── Приведённый отрывок
Если «А» рассматривается как негативный фактор или конкурент, то формируется контекст, безотносительный к сознательному или бессознательному приятию черт и свойств идентичности. В этой связи обращает на себя внимание концепция личности как нациоморфного эндемика. Вводимый термин трактует разнообразные потребности личности в автономной самоартикуляции, раскрывая крайние пределы каждой из автономий, неизбежно вступающих в конфронтацию. Для нациоморфного эндемика характерна «фракционализация» идентичности, понимаемая как процесс, посредством которого один параметр идентичности исключает другой для укрепления собственного единства и когерентности. Смысл термина и его отношение к референту состоит в дилемме изначальной национальной принадлежности как в буквальном, так и в метафорическом смысле. «В современном мире комплексных социальных систем идентичность зачастую выражается при помощи этнических терминов. Этнический подход имеет «эмическую» (внешнюю) и «этическую» (внутреннюю) составляющие. Психологический и социальный уровни: иррациональный и эмоциональный наравне с целесообразным — совмещаются» [11, с. 9]. В концепции нациоморфного эндемика индивидуальность и уникальность становления субъекта безотносительны к таким параметрам, как этничность, раса и пол. Таким образом, интенциональными объектами идентификации являются только формы принадлежности к культурной, этнической или национальной общности, поскольку личность может проидентифицировать себя с любой локальной культурной группой по любому из параметров/кластеров. Н. Мискевич [8] определяет самодостаточность личности через способность осознать детерминацию своей фактической принадлежности без ущерба свободному саморазвитию. С познавательной точки зрения, невозможно игнорировать «двойную» детерминацию мышления и поведения, зависимость от конкретного пространственно-временного локуса. Однако форсирование «Я» посредством самых различных культурных практик воссоздает образ нереального, вымышленного, множественного двойника реального человека, который постоянно балансирует между фундаментальностью и неустойчивостью, своим и чужим, единством и тем, что принято называть культурной многосоставностью.
────
── Записи
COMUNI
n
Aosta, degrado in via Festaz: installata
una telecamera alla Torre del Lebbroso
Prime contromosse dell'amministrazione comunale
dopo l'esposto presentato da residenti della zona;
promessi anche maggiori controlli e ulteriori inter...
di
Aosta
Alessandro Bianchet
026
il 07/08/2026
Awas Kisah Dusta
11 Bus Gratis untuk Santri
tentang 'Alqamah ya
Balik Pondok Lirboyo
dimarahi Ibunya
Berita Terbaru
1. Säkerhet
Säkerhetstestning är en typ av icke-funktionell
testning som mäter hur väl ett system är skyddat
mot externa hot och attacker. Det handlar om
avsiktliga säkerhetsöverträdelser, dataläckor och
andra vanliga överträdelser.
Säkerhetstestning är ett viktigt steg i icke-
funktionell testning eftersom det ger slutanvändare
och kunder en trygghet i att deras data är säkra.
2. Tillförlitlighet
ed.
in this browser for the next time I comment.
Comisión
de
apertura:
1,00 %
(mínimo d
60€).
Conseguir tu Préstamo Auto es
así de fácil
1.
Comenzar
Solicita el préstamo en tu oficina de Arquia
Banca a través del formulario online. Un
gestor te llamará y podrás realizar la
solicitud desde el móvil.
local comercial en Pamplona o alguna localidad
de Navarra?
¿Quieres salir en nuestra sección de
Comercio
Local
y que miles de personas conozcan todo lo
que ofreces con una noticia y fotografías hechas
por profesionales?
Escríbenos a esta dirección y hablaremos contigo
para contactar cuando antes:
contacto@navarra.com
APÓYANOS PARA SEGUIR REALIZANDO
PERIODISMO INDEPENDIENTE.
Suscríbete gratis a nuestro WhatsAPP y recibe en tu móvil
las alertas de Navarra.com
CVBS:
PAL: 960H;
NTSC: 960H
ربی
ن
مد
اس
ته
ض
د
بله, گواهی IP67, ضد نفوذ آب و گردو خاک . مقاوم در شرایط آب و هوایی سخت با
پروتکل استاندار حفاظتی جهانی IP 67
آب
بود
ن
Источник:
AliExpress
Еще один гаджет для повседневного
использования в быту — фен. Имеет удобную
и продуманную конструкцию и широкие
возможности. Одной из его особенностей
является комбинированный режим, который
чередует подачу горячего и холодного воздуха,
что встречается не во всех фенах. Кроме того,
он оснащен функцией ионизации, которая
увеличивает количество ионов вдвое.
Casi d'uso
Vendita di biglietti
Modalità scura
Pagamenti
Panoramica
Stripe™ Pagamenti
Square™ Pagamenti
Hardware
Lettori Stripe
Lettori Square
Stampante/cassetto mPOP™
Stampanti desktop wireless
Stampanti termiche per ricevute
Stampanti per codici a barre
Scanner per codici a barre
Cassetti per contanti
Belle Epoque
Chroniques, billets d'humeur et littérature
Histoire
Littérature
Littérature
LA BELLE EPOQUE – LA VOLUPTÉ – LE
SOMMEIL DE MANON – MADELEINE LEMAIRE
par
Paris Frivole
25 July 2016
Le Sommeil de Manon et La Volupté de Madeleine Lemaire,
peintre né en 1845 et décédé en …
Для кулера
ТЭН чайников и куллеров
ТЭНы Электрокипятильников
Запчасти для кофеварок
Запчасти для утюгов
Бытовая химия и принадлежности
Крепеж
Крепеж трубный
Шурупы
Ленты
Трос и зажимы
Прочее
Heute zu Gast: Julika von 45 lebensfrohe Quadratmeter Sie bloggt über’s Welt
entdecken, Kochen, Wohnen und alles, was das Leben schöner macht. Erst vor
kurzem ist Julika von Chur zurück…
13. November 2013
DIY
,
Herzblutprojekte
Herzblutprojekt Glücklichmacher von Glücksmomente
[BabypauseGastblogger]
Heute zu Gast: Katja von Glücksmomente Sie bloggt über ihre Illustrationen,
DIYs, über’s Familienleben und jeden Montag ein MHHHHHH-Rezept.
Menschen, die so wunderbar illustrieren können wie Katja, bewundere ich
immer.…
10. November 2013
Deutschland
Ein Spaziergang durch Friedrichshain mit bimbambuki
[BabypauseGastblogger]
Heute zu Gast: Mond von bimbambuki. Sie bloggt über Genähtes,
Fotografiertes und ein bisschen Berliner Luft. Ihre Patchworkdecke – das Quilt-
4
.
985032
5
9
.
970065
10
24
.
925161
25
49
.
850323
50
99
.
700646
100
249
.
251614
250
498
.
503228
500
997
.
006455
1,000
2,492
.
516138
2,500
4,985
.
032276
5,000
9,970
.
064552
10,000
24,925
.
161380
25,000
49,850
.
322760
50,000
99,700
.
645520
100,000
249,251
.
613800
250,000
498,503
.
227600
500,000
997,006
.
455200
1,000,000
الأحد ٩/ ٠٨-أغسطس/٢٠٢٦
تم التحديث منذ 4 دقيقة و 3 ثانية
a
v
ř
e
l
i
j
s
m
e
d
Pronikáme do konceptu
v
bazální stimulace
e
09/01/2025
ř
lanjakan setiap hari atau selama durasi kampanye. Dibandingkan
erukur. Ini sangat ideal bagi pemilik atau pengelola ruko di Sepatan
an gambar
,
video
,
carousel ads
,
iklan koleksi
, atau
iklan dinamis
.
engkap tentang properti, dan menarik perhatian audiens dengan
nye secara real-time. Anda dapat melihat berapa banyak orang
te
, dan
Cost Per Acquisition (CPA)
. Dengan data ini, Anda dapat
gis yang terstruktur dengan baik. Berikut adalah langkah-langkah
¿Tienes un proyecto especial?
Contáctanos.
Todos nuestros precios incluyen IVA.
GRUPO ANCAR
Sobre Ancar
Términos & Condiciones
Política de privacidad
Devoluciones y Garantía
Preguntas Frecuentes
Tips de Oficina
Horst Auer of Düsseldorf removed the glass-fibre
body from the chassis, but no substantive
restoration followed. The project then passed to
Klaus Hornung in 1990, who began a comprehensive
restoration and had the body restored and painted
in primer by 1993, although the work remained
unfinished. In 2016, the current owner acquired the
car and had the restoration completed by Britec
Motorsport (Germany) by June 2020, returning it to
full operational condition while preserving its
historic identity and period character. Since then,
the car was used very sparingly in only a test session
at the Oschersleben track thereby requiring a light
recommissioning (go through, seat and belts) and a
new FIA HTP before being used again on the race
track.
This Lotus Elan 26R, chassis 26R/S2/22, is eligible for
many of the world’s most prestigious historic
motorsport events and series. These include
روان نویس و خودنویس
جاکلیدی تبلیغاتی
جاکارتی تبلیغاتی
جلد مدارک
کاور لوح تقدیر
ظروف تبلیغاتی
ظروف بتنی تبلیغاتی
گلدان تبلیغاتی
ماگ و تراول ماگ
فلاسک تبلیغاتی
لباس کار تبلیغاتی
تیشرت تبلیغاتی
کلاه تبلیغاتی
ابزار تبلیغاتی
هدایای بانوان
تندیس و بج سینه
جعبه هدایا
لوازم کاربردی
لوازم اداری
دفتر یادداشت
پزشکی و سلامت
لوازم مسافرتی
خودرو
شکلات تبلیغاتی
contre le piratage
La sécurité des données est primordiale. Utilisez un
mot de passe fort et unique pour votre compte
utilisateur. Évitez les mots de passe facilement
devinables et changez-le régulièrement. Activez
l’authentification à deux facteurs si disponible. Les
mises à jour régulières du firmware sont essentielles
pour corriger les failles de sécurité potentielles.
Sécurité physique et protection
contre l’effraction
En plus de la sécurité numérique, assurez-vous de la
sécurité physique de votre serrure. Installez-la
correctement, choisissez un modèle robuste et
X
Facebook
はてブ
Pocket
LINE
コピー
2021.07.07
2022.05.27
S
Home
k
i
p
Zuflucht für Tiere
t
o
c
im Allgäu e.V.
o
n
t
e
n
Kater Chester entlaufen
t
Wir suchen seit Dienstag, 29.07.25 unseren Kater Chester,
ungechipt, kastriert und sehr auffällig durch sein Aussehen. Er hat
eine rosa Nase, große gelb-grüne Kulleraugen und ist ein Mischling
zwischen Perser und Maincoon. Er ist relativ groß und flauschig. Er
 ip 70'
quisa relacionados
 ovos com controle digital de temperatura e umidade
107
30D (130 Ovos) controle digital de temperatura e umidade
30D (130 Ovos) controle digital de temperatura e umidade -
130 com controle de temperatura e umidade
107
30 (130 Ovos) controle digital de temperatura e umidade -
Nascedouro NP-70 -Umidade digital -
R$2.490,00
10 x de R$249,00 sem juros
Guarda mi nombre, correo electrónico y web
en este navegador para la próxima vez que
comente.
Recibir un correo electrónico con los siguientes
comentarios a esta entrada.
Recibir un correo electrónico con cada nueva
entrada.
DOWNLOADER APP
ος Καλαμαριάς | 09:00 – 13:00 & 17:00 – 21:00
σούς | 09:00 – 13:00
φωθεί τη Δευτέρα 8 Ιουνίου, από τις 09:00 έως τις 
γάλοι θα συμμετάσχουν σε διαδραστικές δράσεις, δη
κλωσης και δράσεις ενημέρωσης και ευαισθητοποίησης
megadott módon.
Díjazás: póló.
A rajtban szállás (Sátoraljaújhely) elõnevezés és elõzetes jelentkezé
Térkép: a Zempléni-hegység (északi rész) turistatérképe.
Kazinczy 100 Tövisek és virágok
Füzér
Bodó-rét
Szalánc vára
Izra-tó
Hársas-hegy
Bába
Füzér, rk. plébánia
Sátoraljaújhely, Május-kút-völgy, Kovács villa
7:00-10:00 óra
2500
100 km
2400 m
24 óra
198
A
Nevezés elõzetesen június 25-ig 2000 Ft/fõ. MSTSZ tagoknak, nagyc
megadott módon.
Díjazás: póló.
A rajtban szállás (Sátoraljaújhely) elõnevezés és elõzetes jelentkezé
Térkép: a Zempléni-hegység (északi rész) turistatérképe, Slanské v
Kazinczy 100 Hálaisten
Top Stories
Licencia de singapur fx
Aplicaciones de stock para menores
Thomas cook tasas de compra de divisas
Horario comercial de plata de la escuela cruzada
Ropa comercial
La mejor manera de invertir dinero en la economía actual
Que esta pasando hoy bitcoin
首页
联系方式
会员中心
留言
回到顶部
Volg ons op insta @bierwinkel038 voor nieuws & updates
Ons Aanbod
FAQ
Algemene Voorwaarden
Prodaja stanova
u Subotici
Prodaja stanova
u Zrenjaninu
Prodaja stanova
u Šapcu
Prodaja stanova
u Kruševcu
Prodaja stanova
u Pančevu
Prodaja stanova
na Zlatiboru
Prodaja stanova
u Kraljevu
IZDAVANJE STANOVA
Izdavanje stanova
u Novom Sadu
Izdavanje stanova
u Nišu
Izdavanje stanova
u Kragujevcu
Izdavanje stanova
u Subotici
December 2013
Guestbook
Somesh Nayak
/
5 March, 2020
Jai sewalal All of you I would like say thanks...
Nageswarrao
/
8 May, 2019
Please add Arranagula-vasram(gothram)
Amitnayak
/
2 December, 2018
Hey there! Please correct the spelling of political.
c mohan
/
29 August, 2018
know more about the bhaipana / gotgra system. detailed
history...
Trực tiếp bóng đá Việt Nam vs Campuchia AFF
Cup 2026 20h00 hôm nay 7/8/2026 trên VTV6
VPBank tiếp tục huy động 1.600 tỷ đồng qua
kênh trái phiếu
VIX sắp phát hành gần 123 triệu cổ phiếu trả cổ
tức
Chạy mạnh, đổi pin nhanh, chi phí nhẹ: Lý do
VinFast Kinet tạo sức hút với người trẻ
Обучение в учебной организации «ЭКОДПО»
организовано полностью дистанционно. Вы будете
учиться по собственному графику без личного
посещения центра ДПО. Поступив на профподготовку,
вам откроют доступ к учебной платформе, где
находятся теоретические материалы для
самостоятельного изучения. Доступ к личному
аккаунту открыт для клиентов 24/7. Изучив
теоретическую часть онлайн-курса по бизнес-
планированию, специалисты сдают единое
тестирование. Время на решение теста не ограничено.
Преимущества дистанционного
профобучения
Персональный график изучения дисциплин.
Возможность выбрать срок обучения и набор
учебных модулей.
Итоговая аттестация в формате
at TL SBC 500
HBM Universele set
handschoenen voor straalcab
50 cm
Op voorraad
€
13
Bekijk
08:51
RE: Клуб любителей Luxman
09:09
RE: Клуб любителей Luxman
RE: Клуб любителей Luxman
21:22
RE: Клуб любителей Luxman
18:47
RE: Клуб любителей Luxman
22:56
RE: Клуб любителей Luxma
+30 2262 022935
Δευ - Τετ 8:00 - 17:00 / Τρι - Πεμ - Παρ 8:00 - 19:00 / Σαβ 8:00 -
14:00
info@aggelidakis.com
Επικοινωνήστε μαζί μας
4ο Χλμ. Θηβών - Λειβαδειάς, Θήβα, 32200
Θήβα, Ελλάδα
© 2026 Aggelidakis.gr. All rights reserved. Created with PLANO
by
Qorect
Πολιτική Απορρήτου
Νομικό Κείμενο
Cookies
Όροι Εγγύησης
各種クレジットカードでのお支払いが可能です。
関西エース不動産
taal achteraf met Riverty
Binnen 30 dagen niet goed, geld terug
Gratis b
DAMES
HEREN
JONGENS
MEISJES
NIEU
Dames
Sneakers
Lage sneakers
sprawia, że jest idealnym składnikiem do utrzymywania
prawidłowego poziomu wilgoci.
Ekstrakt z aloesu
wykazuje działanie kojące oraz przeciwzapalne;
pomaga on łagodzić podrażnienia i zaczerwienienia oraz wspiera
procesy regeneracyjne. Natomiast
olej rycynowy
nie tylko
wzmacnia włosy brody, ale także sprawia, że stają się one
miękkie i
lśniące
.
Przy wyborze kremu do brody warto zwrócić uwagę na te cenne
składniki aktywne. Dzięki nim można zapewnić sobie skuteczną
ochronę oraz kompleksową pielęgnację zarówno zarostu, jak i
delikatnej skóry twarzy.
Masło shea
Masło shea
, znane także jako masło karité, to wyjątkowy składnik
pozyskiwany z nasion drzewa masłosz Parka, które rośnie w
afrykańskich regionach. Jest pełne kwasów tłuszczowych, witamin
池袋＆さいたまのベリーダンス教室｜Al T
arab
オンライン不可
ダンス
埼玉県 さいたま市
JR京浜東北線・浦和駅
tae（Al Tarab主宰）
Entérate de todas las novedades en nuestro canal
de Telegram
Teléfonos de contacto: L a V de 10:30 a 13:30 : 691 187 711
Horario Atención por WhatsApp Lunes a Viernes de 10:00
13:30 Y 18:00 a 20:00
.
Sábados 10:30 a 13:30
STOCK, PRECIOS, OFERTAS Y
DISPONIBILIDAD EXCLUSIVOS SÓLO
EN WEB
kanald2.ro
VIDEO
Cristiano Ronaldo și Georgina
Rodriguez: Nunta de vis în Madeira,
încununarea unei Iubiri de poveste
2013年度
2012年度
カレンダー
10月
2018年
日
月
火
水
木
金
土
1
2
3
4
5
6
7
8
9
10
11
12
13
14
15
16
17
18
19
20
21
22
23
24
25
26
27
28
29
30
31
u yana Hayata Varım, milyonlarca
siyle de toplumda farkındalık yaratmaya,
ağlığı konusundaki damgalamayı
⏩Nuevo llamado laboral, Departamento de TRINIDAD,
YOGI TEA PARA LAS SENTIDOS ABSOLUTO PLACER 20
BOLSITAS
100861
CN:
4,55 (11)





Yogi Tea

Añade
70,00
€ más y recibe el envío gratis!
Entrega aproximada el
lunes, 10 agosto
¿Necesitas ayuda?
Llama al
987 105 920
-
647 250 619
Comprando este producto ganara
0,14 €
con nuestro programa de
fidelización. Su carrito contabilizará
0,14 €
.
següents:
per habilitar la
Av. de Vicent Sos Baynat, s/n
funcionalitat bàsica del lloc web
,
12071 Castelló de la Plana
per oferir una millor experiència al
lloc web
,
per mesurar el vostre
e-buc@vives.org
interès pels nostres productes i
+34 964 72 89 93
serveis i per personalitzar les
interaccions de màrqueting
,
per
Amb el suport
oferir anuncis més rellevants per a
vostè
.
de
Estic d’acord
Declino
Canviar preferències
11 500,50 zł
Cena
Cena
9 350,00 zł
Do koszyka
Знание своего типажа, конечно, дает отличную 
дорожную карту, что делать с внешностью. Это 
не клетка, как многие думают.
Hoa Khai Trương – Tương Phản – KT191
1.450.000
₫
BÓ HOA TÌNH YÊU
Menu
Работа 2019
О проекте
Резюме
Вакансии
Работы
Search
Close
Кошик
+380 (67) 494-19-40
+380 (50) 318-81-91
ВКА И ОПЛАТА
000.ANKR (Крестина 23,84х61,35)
────
Ваша задача:
Перепишите полностью, слово в слово, отрывок о личности как нациоморфном эндемике.

Решение:
Если «А» рассматривается как негативный фактор или конкурент, то формируется контекст, безотносительный к сознательному или бессознательному приятию черт и свойств идентичности. В этой связи обращает на себя внимание концепция личности как нациоморфного эндемика. Вводимый термин трактует разнообразные потребности личности в автономной самоартикуляции, раскрывая крайние пределы каждой из автономий, неизбежно вступающих в конфронтацию. Для нациоморфного эндемика характерна «фракционализация» идентичности, понимаемая как процесс, посредством которого один параметр идентичности исключает другой для укрепления собственного единства и когерентности. Смысл термина и его отношение к референту состоит в дилемме изначальной национальной принадлежности как в буквальном, так и в метафорическом смысле. «В современном мире комплексных социальных систем идентичность зачастую выражается при помощи этнических терминов. Этнический подход имеет «эмическую» (внешнюю) и «этическую» (внутреннюю) составляющие. Психологический и социальный уровни: иррациональный и эмоциональный наравне с целесообразным — совмещаются» [11, с. 9]. В концепции нациоморфного эндемика индивидуальность и уникальность становления субъекта безотносительны к таким параметрам, как этничность, раса и пол. Таким образом, интенциональными объектами идентификации являются только формы принадлежности к культурной, этнической или национальной общности, поскольку личность может проидентифицировать себя с любой локальной культурной группой по любому из параметров/кластеров. Н. Мискевич [8] определяет самодостаточность личности через способность осознать детерминацию своей фактической принадлежности без ущерба свободному саморазвитию. С познавательной точки зрения, невозможно игнорировать «двойную» детерминацию мышления и поведения, зависимость от конкретного пространственно-временного локуса. Однако форсирование «Я» посредством самых различных культурных практик воссоздает образ нереального, вымышленного, множественного двойника реального человека, который постоянно балансирует между фундаментальностью и неустойчивостью, своим и чужим, единством и тем, что принято называть культурной многосоставностью.